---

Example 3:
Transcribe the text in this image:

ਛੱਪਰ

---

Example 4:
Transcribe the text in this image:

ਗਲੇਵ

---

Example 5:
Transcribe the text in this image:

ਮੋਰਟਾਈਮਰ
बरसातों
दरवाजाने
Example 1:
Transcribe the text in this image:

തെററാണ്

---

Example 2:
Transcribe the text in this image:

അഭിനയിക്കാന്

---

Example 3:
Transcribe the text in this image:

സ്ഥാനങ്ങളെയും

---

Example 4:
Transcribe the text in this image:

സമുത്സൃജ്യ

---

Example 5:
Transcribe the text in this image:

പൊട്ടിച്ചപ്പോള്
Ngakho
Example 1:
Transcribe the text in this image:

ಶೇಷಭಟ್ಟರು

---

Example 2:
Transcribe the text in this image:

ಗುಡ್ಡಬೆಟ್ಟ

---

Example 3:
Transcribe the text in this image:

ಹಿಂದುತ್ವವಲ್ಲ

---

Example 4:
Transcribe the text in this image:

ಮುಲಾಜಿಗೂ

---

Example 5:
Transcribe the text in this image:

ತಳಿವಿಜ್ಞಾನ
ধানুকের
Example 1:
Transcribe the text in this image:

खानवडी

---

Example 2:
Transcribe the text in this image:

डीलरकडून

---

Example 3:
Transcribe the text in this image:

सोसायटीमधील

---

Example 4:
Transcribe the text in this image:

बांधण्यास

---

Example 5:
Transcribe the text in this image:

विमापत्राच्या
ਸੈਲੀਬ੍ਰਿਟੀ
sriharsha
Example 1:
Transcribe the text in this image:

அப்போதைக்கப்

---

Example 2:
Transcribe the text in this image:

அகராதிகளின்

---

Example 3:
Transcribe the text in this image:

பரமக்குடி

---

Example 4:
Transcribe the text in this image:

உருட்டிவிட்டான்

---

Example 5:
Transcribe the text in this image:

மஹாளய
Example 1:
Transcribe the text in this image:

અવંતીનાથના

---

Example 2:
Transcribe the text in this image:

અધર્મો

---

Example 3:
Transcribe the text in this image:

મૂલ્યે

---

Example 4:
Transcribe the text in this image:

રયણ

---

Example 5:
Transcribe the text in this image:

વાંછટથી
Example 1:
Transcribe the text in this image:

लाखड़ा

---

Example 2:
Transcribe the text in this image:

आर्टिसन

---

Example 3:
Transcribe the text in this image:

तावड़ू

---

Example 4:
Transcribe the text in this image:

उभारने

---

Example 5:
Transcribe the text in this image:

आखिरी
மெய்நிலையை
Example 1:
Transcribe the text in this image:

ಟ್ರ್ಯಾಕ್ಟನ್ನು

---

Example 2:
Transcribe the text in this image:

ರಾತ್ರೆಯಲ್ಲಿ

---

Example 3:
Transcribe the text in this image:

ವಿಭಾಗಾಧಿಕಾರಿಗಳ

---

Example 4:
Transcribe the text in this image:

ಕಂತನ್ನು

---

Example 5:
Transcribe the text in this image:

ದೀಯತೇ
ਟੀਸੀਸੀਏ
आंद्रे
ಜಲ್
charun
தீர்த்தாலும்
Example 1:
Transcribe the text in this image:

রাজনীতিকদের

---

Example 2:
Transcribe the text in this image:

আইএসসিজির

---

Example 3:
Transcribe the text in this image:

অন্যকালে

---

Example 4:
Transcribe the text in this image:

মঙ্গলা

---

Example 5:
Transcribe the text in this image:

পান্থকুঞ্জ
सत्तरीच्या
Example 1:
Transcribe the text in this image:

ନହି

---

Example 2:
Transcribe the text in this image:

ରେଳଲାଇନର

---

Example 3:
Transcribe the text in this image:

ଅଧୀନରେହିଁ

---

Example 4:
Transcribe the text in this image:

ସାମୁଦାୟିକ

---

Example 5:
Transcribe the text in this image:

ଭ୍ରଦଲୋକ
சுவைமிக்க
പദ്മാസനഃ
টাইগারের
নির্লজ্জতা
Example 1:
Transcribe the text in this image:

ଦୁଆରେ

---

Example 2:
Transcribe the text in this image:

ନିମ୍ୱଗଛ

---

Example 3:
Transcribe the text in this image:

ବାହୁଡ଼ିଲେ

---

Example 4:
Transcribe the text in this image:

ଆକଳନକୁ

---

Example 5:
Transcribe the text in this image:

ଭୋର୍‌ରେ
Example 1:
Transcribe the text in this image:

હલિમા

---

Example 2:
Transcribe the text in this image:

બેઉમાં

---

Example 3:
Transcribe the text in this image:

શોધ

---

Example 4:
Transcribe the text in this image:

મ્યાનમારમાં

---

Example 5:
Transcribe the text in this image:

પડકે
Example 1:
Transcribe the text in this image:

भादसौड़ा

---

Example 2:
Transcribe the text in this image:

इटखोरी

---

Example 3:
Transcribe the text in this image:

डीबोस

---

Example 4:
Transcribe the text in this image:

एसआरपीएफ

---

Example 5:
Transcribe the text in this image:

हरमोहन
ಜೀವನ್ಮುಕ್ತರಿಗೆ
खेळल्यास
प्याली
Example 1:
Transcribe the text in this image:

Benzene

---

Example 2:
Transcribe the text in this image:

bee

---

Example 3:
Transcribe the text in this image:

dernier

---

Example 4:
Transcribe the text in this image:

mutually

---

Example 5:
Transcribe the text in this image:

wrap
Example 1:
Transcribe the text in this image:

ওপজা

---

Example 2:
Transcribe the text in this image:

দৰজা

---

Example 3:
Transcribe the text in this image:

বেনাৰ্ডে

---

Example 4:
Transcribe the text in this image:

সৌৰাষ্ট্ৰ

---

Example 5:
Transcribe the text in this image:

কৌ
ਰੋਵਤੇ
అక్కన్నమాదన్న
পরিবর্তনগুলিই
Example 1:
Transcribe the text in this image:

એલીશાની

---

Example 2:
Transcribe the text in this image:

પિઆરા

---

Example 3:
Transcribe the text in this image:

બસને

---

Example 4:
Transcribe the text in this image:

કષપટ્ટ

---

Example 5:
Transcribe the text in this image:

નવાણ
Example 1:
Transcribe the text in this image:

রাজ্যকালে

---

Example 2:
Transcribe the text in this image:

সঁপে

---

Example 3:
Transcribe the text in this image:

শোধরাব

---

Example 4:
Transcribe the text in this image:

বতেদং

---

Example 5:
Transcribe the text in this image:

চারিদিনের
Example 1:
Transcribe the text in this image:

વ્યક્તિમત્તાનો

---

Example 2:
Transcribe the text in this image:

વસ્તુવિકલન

Action item => A complete, exact repeat of the records is the required answer.

Expected output =>
---

Example 3:
Transcribe the text in this image:

ਛੱਪਰ

---

Example 4:
Transcribe the text in this image:

ਗਲੇਵ

---

Example 5:
Transcribe the text in this image:

ਮੋਰਟਾਈਮਰ
बरसातों
दरवाजाने
Example 1:
Transcribe the text in this image:

തെററാണ്

---

Example 2:
Transcribe the text in this image:

അഭിനയിക്കാന്

---

Example 3:
Transcribe the text in this image:

സ്ഥാനങ്ങളെയും

---

Example 4:
Transcribe the text in this image:

സമുത്സൃജ്യ

---

Example 5:
Transcribe the text in this image:

പൊട്ടിച്ചപ്പോള്
Ngakho
Example 1:
Transcribe the text in this image:

ಶೇಷಭಟ್ಟರು

---

Example 2:
Transcribe the text in this image:

ಗುಡ್ಡಬೆಟ್ಟ

---

Example 3:
Transcribe the text in this image:

ಹಿಂದುತ್ವವಲ್ಲ

---

Example 4:
Transcribe the text in this image:

ಮುಲಾಜಿಗೂ

---

Example 5:
Transcribe the text in this image:

ತಳಿವಿಜ್ಞಾನ
ধানুকের
Example 1:
Transcribe the text in this image:

खानवडी

---

Example 2:
Transcribe the text in this image:

डीलरकडून

---

Example 3:
Transcribe the text in this image:

सोसायटीमधील

---

Example 4:
Transcribe the text in this image:

बांधण्यास

---

Example 5:
Transcribe the text in this image:

विमापत्राच्या
ਸੈਲੀਬ੍ਰਿਟੀ
sriharsha
Example 1:
Transcribe the text in this image:

அப்போதைக்கப்

---

Example 2:
Transcribe the text in this image:

அகராதிகளின்

---

Example 3:
Transcribe the text in this image:

பரமக்குடி

---

Example 4:
Transcribe the text in this image:

உருட்டிவிட்டான்

---

Example 5:
Transcribe the text in this image:

மஹாளய
Example 1:
Transcribe the text in this image:

અવંતીનાથના

---

Example 2:
Transcribe the text in this image:

અધર્મો

---

Example 3:
Transcribe the text in this image:

મૂલ્યે

---

Example 4:
Transcribe the text in this image:

રયણ

---

Example 5:
Transcribe the text in this image:

વાંછટથી
Example 1:
Transcribe the text in this image:

लाखड़ा

---

Example 2:
Transcribe the text in this image:

आर्टिसन

---

Example 3:
Transcribe the text in this image:

तावड़ू

---

Example 4:
Transcribe the text in this image:

उभारने

---

Example 5:
Transcribe the text in this image:

आखिरी
மெய்நிலையை
Example 1:
Transcribe the text in this image:

ಟ್ರ್ಯಾಕ್ಟನ್ನು

---

Example 2:
Transcribe the text in this image:

ರಾತ್ರೆಯಲ್ಲಿ

---

Example 3:
Transcribe the text in this image:

ವಿಭಾಗಾಧಿಕಾರಿಗಳ

---

Example 4:
Transcribe the text in this image:

ಕಂತನ್ನು

---

Example 5:
Transcribe the text in this image:

ದೀಯತೇ
ਟੀਸੀਸੀਏ
आंद्रे
ಜಲ್
charun
தீர்த்தாலும்
Example 1:
Transcribe the text in this image:

রাজনীতিকদের

---

Example 2:
Transcribe the text in this image:

আইএসসিজির

---

Example 3:
Transcribe the text in this image:

অন্যকালে

---

Example 4:
Transcribe the text in this image:

মঙ্গলা

---

Example 5:
Transcribe the text in this image:

পান্থকুঞ্জ
सत्तरीच्या
Example 1:
Transcribe the text in this image:

ନହି

---

Example 2:
Transcribe the text in this image:

ରେଳଲାଇନର

---

Example 3:
Transcribe the text in this image:

ଅଧୀନରେହିଁ

---

Example 4:
Transcribe the text in this image:

ସାମୁଦାୟିକ

---

Example 5:
Transcribe the text in this image:

ଭ୍ରଦଲୋକ
சுவைமிக்க
പദ്മാസനഃ
টাইগারের
নির্লজ্জতা
Example 1:
Transcribe the text in this image:

ଦୁଆରେ

---

Example 2:
Transcribe the text in this image:

ନିମ୍ୱଗଛ

---

Example 3:
Transcribe the text in this image:

ବାହୁଡ଼ିଲେ

---

Example 4:
Transcribe the text in this image:

ଆକଳନକୁ

---

Example 5:
Transcribe the text in this image:

ଭୋର୍‌ରେ
Example 1:
Transcribe the text in this image:

હલિમા

---

Example 2:
Transcribe the text in this image:

બેઉમાં

---

Example 3:
Transcribe the text in this image:

શોધ

---

Example 4:
Transcribe the text in this image:

મ્યાનમારમાં

---

Example 5:
Transcribe the text in this image:

પડકે
Example 1:
Transcribe the text in this image:

भादसौड़ा

---

Example 2:
Transcribe the text in this image:

इटखोरी

---

Example 3:
Transcribe the text in this image:

डीबोस

---

Example 4:
Transcribe the text in this image:

एसआरपीएफ

---

Example 5:
Transcribe the text in this image:

हरमोहन
ಜೀವನ್ಮುಕ್ತರಿಗೆ
खेळल्यास
प्याली
Example 1:
Transcribe the text in this image:

Benzene

---

Example 2:
Transcribe the text in this image:

bee

---

Example 3:
Transcribe the text in this image:

dernier

---

Example 4:
Transcribe the text in this image:

mutually

---

Example 5:
Transcribe the text in this image:

wrap
Example 1:
Transcribe the text in this image:

ওপজা

---

Example 2:
Transcribe the text in this image:

দৰজা

---

Example 3:
Transcribe the text in this image:

বেনাৰ্ডে

---

Example 4:
Transcribe the text in this image:

সৌৰাষ্ট্ৰ

---

Example 5:
Transcribe the text in this image:

কৌ
ਰੋਵਤੇ
అక్కన్నమాదన్న
পরিবর্তনগুলিই
Example 1:
Transcribe the text in this image:

એલીશાની

---

Example 2:
Transcribe the text in this image:

પિઆરા

---

Example 3:
Transcribe the text in this image:

બસને

---

Example 4:
Transcribe the text in this image:

કષપટ્ટ

---

Example 5:
Transcribe the text in this image:

નવાણ
Example 1:
Transcribe the text in this image:

রাজ্যকালে

---

Example 2:
Transcribe the text in this image:

সঁপে

---

Example 3:
Transcribe the text in this image:

শোধরাব

---

Example 4:
Transcribe the text in this image:

বতেদং

---

Example 5:
Transcribe the text in this image:

চারিদিনের
Example 1:
Transcribe the text in this image:

વ્યક્તિમત્તાનો

---

Example 2:
Transcribe the text in this image:

વસ્તુવિકલન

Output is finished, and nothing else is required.